Typically, heart rate control is prescribed first with a beta blocker. A calcium-channel blocker can also be used. It is also indicated if AFib is causing heart failure.

When rate control is not enough to control AFib, rhythm control is indicated. Amiodarone is typically the drug of choice, although a cardioversion can be utilized in some instances if the heart does not return to a normal rhythm fairly quickly (this is not always the case for people with paroxysmal AFib). If cardioversion is completed and is successful, dronedarone is indicated for the maintenance of sinus rhythm.

There are also ablation options available to treat AFib. Left atrial ablation is one such option, as is atrioventricular (AV) node ablation. A pacemaker can also be implanted.

Lifestyle Changes for the Person With Paroxysmal AFib

Here are some tips for living healthier with paroxysmal AFib.

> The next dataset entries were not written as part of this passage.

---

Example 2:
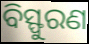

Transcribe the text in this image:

ବିସ୍ଫୁରଣ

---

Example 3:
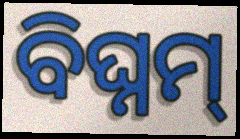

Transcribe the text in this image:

ବିଘ୍ନମ୍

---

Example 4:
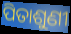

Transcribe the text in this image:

ପିତାଶୁଣୀ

  • Follow a heart-healthy diet. If you Google “heart healthy diet" research seems to change quickly! Are animal fats good or bad? Should you consume coconut oil? Ask your physician for a referral to a registered dietitian (RD) who has ample experience dealing with patients with heart conditions – they will have up-to-date knowledge and can guide you in creating a true heart-healthy diet.
  • Quit smoking. As if you needed another reason, smoking can contribute to AFib. If you need help, see the CDC has a huge list of smoking cessation resources.
  • Lose weight. Easier said than done, am I right? Well, that RD visit we talked about? They can also come up with a weight loss plan too!
  • Exercise regularly. Of course, exercise at the recommendation of your physician, and to your physical abilities. Ask your doctor about a cardiac rehabilitation program.
  • Reduce stress. Stress can wreak havoc on the body. Meditation, medication, therapy – utilize whatever healthy tools you have available to you to reduce stress.

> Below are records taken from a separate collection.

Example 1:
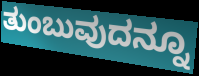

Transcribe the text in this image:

ತುಂಬುವುದನ್ನೂ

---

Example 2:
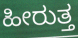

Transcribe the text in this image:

ಹೀರುತ್ತ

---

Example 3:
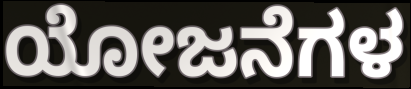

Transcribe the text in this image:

ಯೋಜನೆಗಳ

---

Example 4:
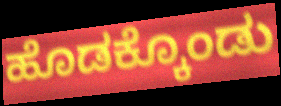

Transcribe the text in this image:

ಹೊಡಕ್ಕೊಂಡು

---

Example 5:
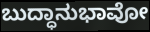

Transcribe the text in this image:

ಬುದ್ಧಾನುಭಾವೋ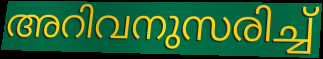
അറിവനുസരിച്ച്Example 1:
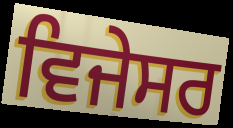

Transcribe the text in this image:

ਵਿਜੇਸਰ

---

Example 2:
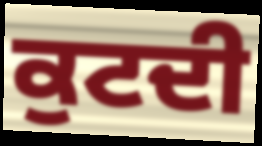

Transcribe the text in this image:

ਕੁਟਦੀ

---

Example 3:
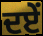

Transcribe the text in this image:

ਦਏਂ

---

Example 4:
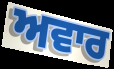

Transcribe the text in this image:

ਅਵਾਰ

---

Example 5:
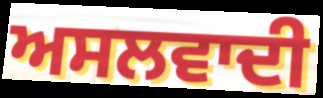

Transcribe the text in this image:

ਅਸਲਵਾਦੀ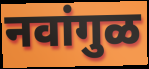
नवांगुळ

Please note that these tips are not meant to replace any medications used to treat your heart condition! They will not cure your paroxysmal AFib – they may simply help you feel a bit better.

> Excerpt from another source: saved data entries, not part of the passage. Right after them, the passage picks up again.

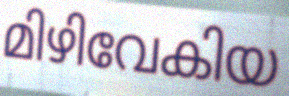
മിഴിവേകിയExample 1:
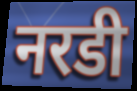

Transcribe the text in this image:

नरडी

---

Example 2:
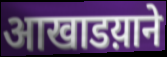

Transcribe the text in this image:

आखाडय़ाने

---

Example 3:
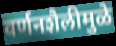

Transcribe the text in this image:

वर्णनशैलीमुळे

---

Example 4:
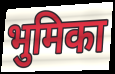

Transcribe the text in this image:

भुमिका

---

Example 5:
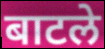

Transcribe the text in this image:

बाटलेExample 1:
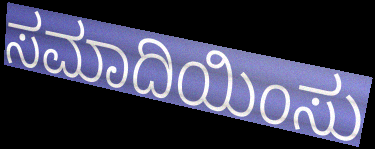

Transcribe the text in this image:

ಸಮಾದಿಯಿಂಸು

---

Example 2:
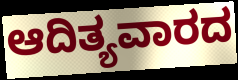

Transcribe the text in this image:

ಆದಿತ್ಯವಾರದ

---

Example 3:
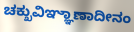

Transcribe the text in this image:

ಚಕ್ಖುವಿಞ್ಞಾಣಾದೀನಂ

Continue to take any and all medications as prescribed by your physician and discuss any exercise routine with your doctor.

Stroke Prevention

Equally important as rate and rhythm control is stroke prevention. Your doctor or treatment team will prescribe medications to thin your blood; this will help to prevent a stroke from occurring.

How do anticoagulants work? Well, you are at an increased risk for a stroke when you have AFib because your heart is not pumping effectively. The atria are quivering, or fibrillating, and the blood pools in the atria. When the blood pools in the atria, it can cause a blood clot. If this blood clot gets pumped into circulation, it can cause a stroke.

So, anticoagulants are prescribed to keep the blood thin. If the blood is thin, that clot may not form in the first place, even if the blood pools in the atria.

Examples of blood clots include warfarin, dabigatran, apixaban, rivaroxaban and edoxaban. These medications do increase the risk of bleeding.